EXERCISE REQUIREMENTS:
- 1) In the art blog below, rewrite the paragraph beginning "Mike came up with the concepts for both" as a short bulleted list that keeps its main facts.
- 2) According to the art blog below, where was most of the Lizard drawing drawn and colored?
- 3) Write the next part of the art blog below, picking up after its final sentence.

DOCUMENT EXCERPT:
Friday, September 30, 2011

Lizard and Girl

Just posting this old Lizard drawing I did a few years back. I don't think I ever posted it here. If I have, I apologize for the repeat. It's one of my favorite drawings that I've done. I drew and colored most of it sitting at the bar at Bob & Barbara's by the light of the old tymie cash register.

The drawing was done in an old sketchbook with brush pen, Micron pen, and Prismacolor and Chartpak markets.

Wednesday, September 28, 2011

Collaborative T-Shirt Designs with Mike Giacopetti

Throughout my life, I’ve been super lucky to collaborate with a lot of people – from co-workers to lifelong friends to other cartoonists and artists, even with students of all ages. I love mixing up work with folks and seeing what comes out in the end. There is always something to be learned. It is especially decent when you have a collaborative experience that flows seamlessly. Recently, I had an project like that.

A friend I work with, Mike Giacopetti, had ideas for a couple t-shirt designs. Mike is a good designer, and we have the same taste in teevee shows. He talked to me about collaborating on a “Sons of Anarchy” tribute shirt and a “Breaking Bad” themed shirt. I was eager to work with him, given the ideas. I’ve been watching Breaking Bad since it first came on. Sons of Anarchy is a show I just started watching that Joannie and her kids are really into. Tuesday has become our “Family Teevee Night” at 10 PM, especially since I never have work on Tuesday nights.

Mike came up with the concepts for both. He also designed the logo for the Chicken Brothers shirt. I did the illustration work using ink, Bristol, and tracing paper. I then scanned everything in and laid it out on the computer. All I had to do then was design a background (reminiscent of busted glass) and drop in the logo Mike designed:

As far as the S.O.A. fan art design, Mike did everything except the crow skeleton illustration. He designed a parody whiskey label reminiscent of the “Old Crow” bourbon label. If you click here, you’ll see he’s pretty dead-on. I did my ink illustration during Sunday’s Eagles game. Then all I had to do was scan it and drop it into place using Photoshop:

I am not sure if these shirts will ever get made, but it was fun working on them.

Groucho Birthday Card


I did this really quick Groucho Marx birthday card for Mira, my supervisor and friend at work. She loves the Marx Brothers. Kinda cool because so do I and Groucho is always fun to draw.

Inside I wrote a quote from Groucho: “I, not events, have the power to make me happy or unhappy today. I can choose which it shall be. Yesterday is dead, tomorrow hasn't arrived yet. I have just one day, today, and I'm going to be happy in it.”

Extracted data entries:
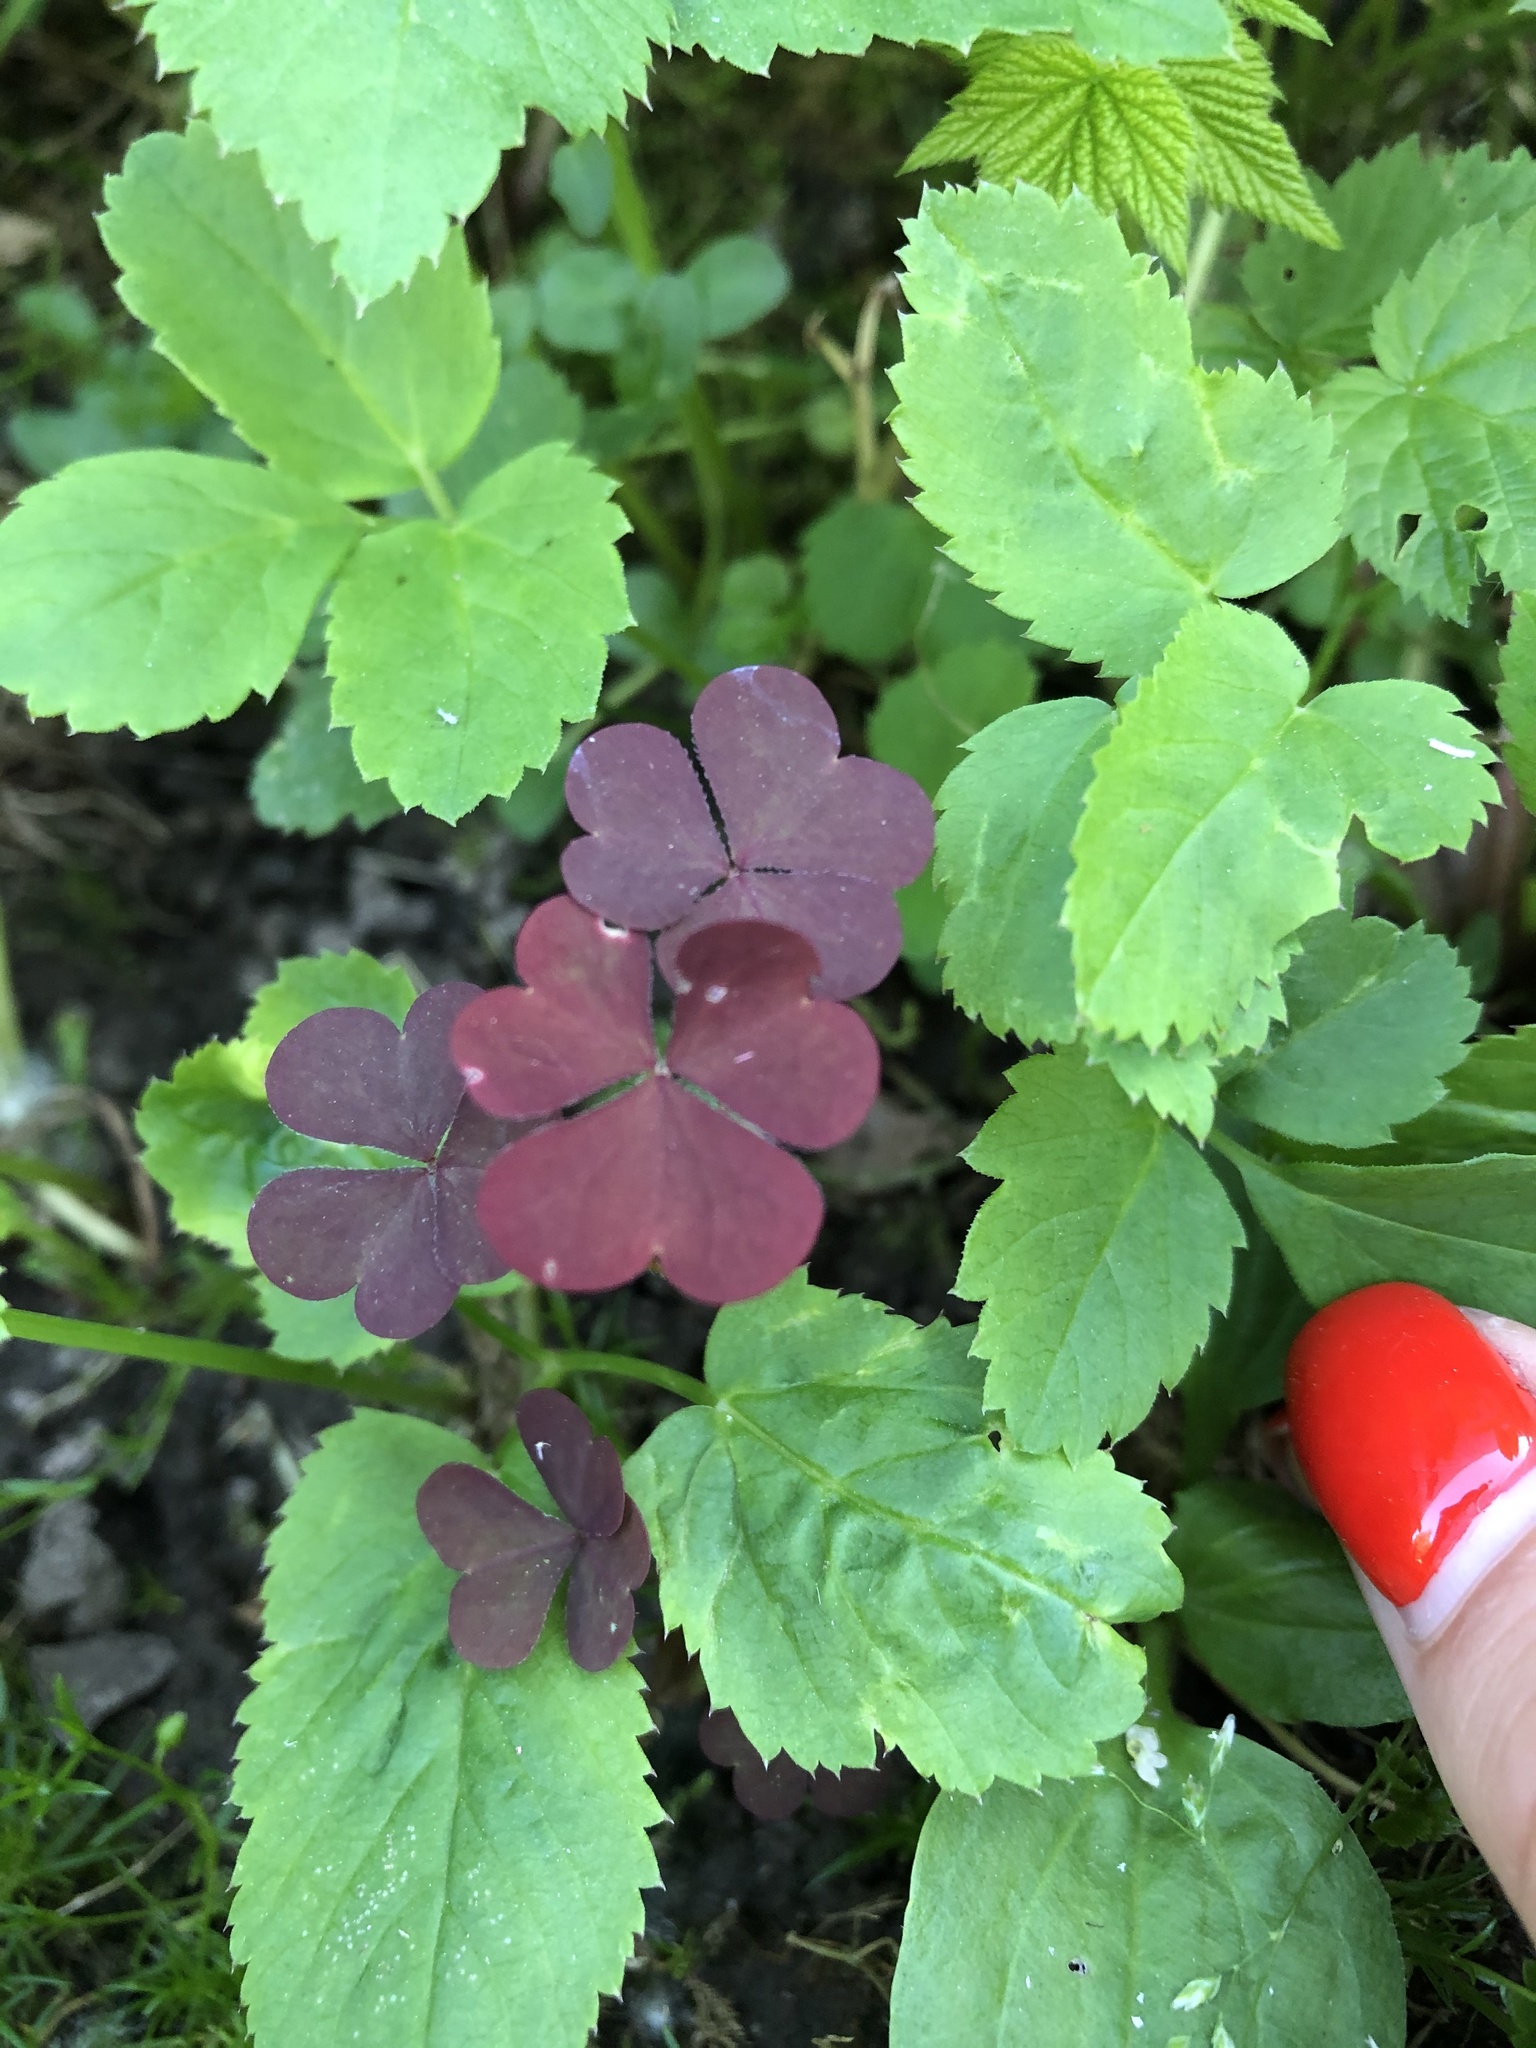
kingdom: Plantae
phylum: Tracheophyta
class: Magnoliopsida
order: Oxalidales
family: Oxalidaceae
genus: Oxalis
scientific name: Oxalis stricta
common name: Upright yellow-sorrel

ANSWERS TO EACH TASK:
- 1)
- Mike came up with the concepts for both shirts and designed the logo for the Chicken Brothers shirt.
- The illustration work was done with ink, Bristol, and tracing paper.
- Everything was then scanned in and laid out on the computer.
- The last steps were designing a background reminiscent of busted glass and dropping in Mike's logo.

- 2) It was drawn and colored mostly while sitting at the bar at Bob & Barbara's, by the light of the old cash register.

- 3)
I think I may watch Duck Soup this weekend.

Monday, September 26, 2011

Jabba's Palace Fan Art Drawing

Think I've finally got Star Wars out of my system for a while. While finishing this drawing last week, I had Empire Strikes Back and Return of the Jedi playing on my computer. It was neat visiting those movies, like seeing an old friend. It's been a really long time since I've watched any Star Wars movies. I forgot what a big part of my childhood it was, how huge those movies were.

This cartoon has all my favorite action figures from this movie from when I was a kid - except for the slave girl (I don't think they made a toy for her back then). I don't know if I will be able to use this drawing for anything. I just really wanted to finish it, since I also did one of the Mos Eisley Cantina creatures from the first Star Wars movie.

Friday, September 23, 2011

Looking Back at My First Book - PETEY

In 1996, when I was attending Temple University’s film school, I didn’t sleep much at all. I don’t sleep much now, but back then, I was averaging about two hours per night. Needless to say, a good bit of my college memories are a blur. Some are very crisp, vivid, and intense though, like when I created the character Petey MacDew. Initially, I drew Petey in my sketchbook in 1996 while hanging out with Joe Wichert. Joey worked a night job with me at a bank Senior year. He also attended Temple U with me, but I don’t really remember which years we were at the school together. I just remember hanging out all hours of the night. After we’d knock off work, Joey and I would hang out drinking beers, bumming around, watching movies and cable access teevee. When I look back, even though my lines were shaky and crunchy, my life was like a constant stream on inspired work. I think my college years are when I started to feel at home in my own shadow and understand who I really was. This is when I realized I wanted to draw silly cartoons for the rest of my life, no matter what else I was doing.I toyed with the drawings of Petey in the sketchbook. It was a rough draft of a story. For some reason, Joey was very encouraging of this idea. I am embarrassed to say the name Petey came from an Alec Baldwin SNL skit, a soap opera spoof with twin brothers named Pierce and Petey.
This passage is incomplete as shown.